KASKE: Eine Präsenz vor Ort ist vor allem für Prime Now wichtig. Hier wird Amazon also weiterhin Partner brauchen. Läden sind für Amazon aber vor allem Werbeflächen. Apple hat gezeigt, wie man Geschäfte zu Markentempeln macht. Auch für Amazon sind Geschäfte in erster Linie eine Möglichkeit, sich als Premiummarke zu inszenieren – nur eben viel günstiger als die stationäre Konkurrenz.
ADHOC: Warum Shop-Apotheke?
KASKE: Shop-Apotheke ist die Nummer 1 im OTC-Bereich. Und es gibt einen internationalen Ansatz. Außerdem ist Shop-Apotheke einfacher zu kaufen als DocMorris mit dem Mutterkonzern Zur Rose. Vor allem aber wäre eine Übernahme von DocMorris aus meiner Sicht wegen der anhaltenden öffentlichen Diskussionen womöglich mit Risiken behaftet. Die größte Gefahr für Amazon ist eine politische: In den USA wird es wohl noch lange dauern, bis Amazon als verbraucherfeindliches Monopol angesehen wird. Aber in Europa könnte die Diskussion früher Fahrt gewinnen – bis hin zur Forderung der Zerschlagung.
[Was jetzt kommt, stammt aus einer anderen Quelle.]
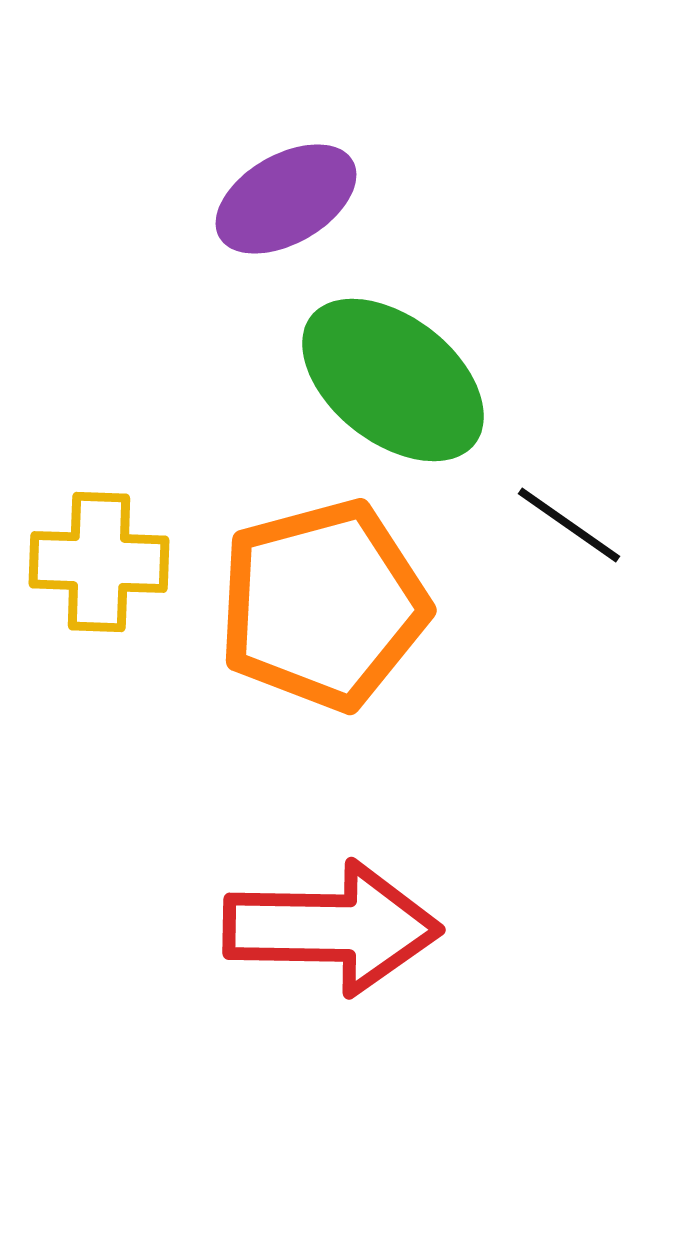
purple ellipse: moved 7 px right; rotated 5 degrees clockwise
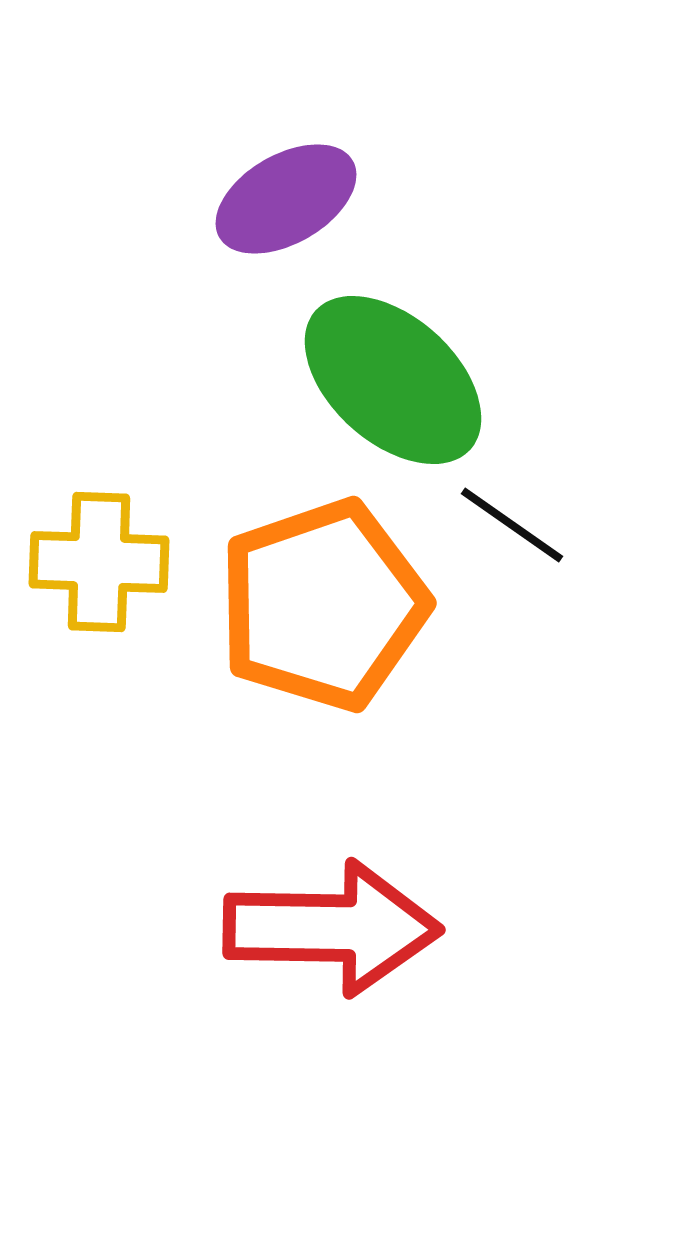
green ellipse: rotated 4 degrees clockwise
black line: moved 57 px left
orange pentagon: rotated 4 degrees counterclockwise
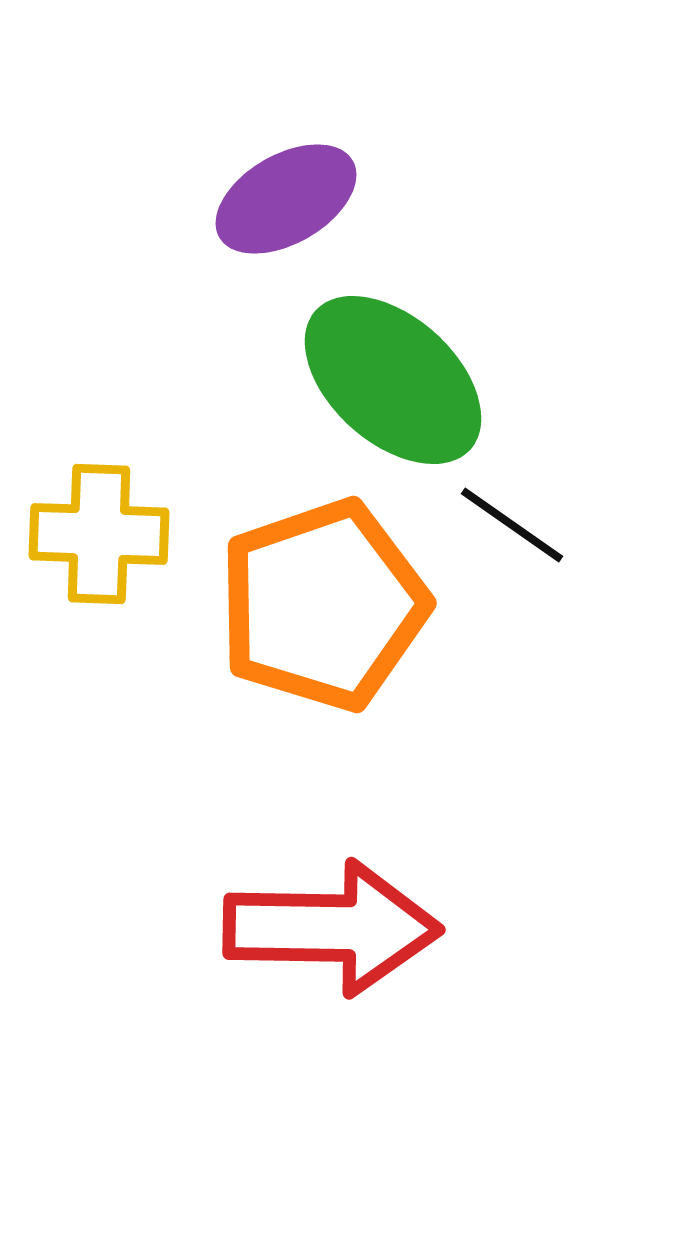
yellow cross: moved 28 px up
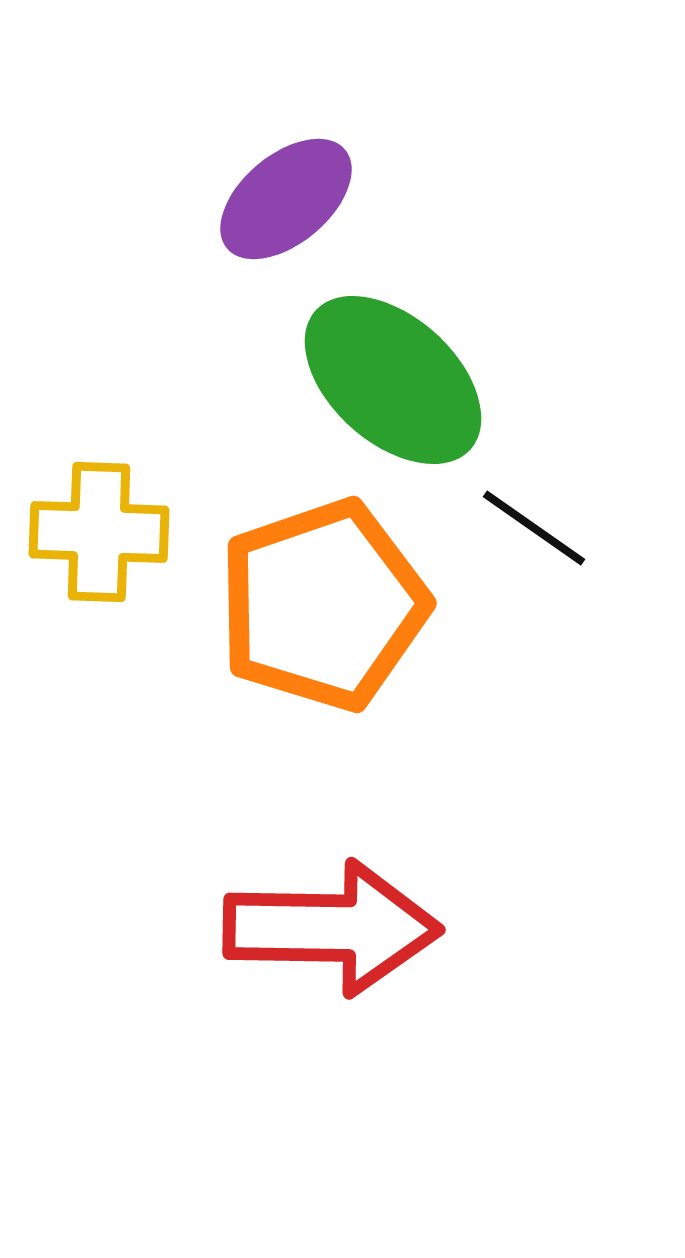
purple ellipse: rotated 10 degrees counterclockwise
black line: moved 22 px right, 3 px down
yellow cross: moved 2 px up
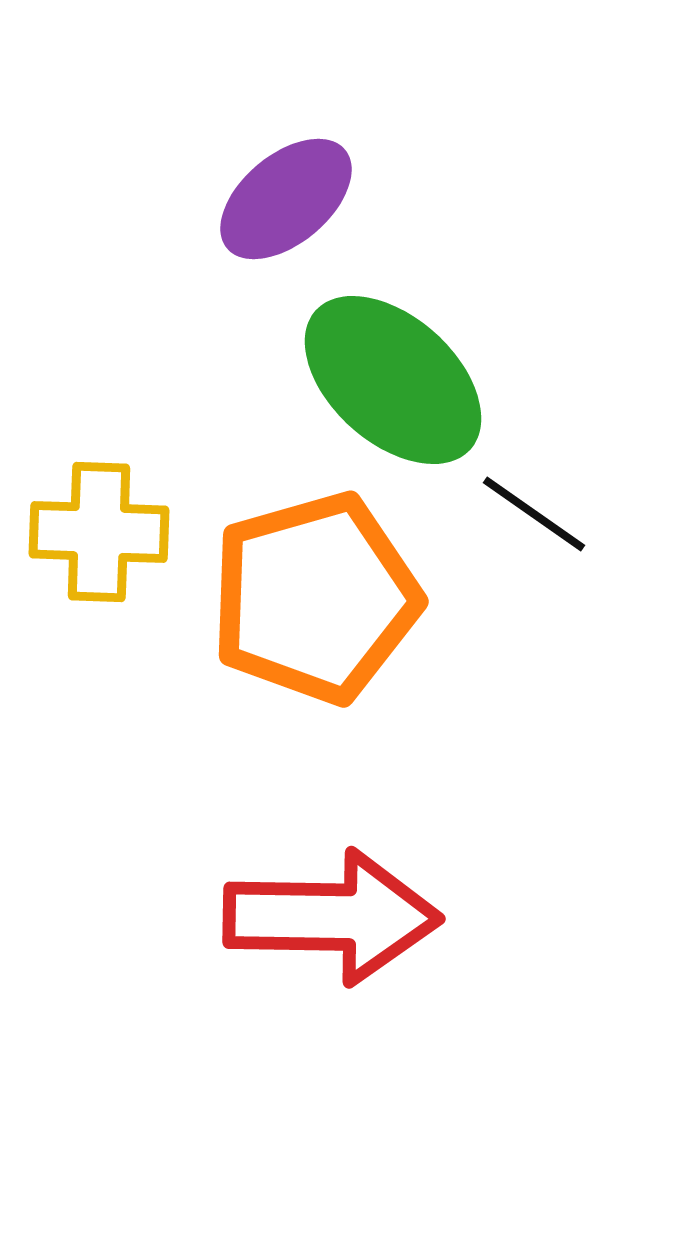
black line: moved 14 px up
orange pentagon: moved 8 px left, 7 px up; rotated 3 degrees clockwise
red arrow: moved 11 px up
ADHOC: Wie realistisch wäre eine Reaktion der Gesundheitspolitik?
KASKE: Schwierig. Ich sehe dafür keine Basis. Wenn man unter arzneimittelrechtlichen Gesichtspunkten eingreifen wollte, müsste man den OTC-Versand verbieten. Und das geht ohne die EU nicht. Aus wettbewerbsrechtlicher Sicht gibt es gleich gar keinen Hebel: Der Versandhandel ist weit entfernt von einem Monopol, und Amazon würde sicherlich den stationären Handel mit zum relevanten Markt zählen.